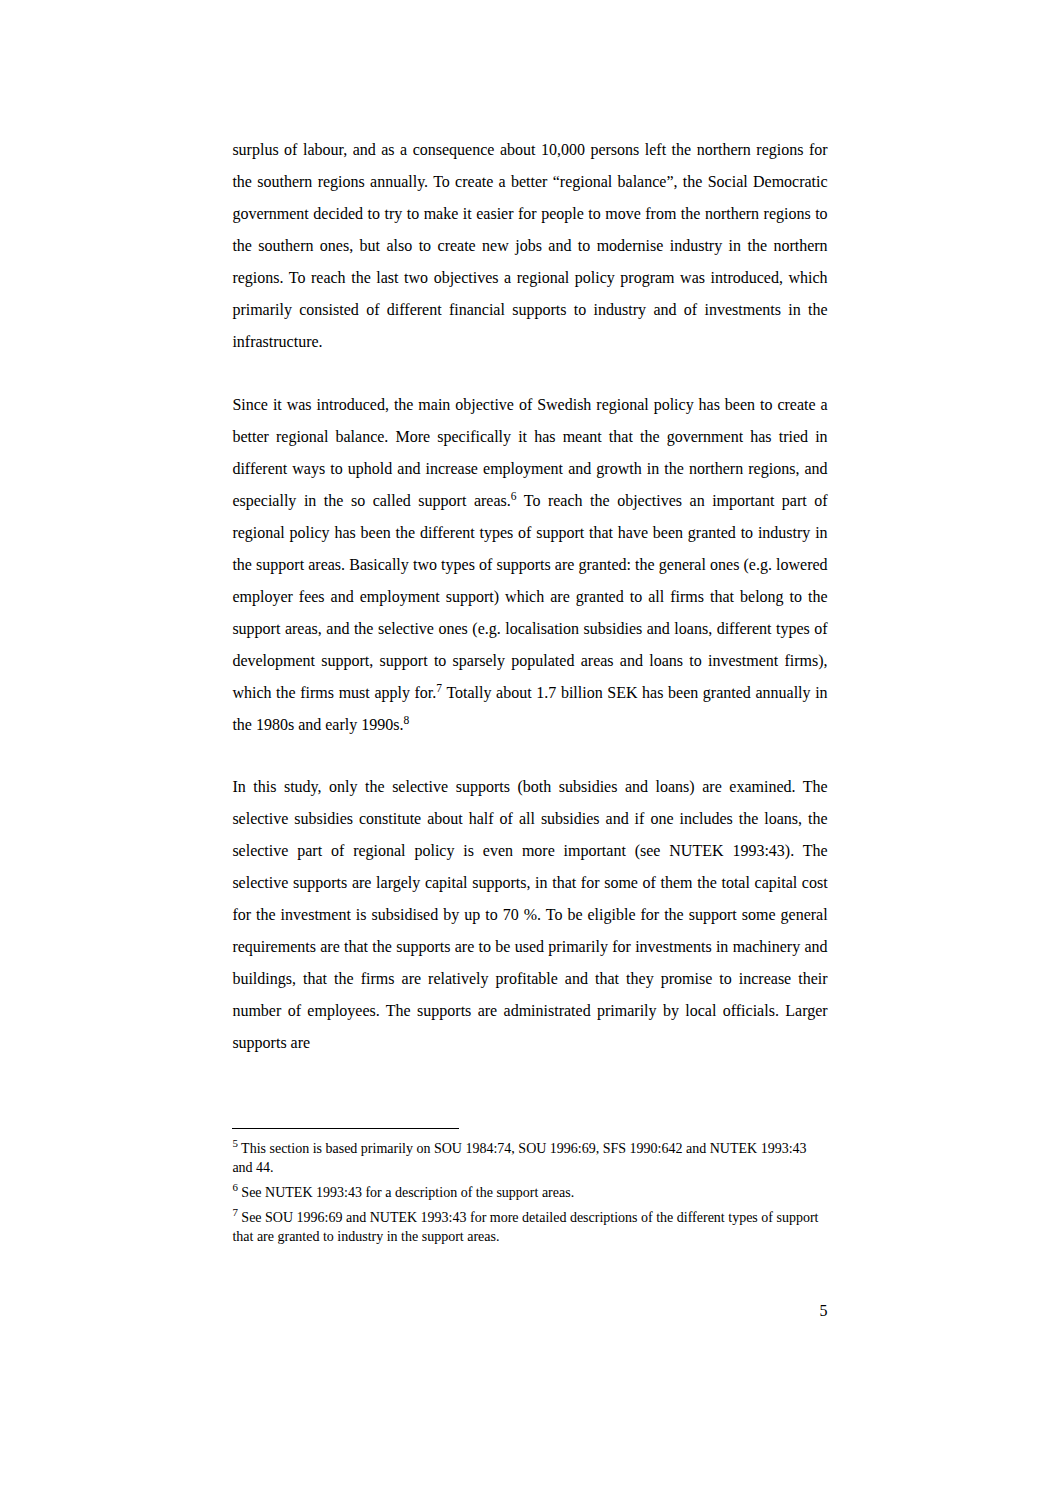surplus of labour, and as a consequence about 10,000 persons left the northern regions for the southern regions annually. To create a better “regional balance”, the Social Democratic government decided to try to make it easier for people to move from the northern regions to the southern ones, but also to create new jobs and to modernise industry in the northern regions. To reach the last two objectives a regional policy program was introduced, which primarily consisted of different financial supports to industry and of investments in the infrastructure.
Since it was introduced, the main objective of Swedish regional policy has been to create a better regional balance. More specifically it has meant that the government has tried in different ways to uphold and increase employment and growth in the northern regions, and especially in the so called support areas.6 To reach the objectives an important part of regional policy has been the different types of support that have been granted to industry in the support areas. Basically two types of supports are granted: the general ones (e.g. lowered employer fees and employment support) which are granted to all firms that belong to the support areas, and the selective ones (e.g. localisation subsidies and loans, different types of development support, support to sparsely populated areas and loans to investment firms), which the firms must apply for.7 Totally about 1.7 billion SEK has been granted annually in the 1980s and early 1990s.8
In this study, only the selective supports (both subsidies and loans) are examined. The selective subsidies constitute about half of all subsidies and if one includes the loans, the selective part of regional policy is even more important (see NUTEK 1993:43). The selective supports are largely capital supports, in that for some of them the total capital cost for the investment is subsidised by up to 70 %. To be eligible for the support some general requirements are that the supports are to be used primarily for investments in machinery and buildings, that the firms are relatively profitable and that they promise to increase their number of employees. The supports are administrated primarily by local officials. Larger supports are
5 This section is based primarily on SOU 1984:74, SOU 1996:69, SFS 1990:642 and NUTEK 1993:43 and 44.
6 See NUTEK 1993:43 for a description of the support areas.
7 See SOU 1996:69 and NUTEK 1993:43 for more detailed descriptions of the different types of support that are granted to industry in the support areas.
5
* * * * * * * * *
_DIRECTIONS FOR THIS TASK_
Send back exactly the lines from the line with "6 See NUTEK" through the end of the records.

_RESPONSE AREA_
6 See NUTEK 1993:43 for a description of the support areas.
7 See SOU 1996:69 and NUTEK 1993:43 for more detailed descriptions of the different types of support that are granted to industry in the support areas.
5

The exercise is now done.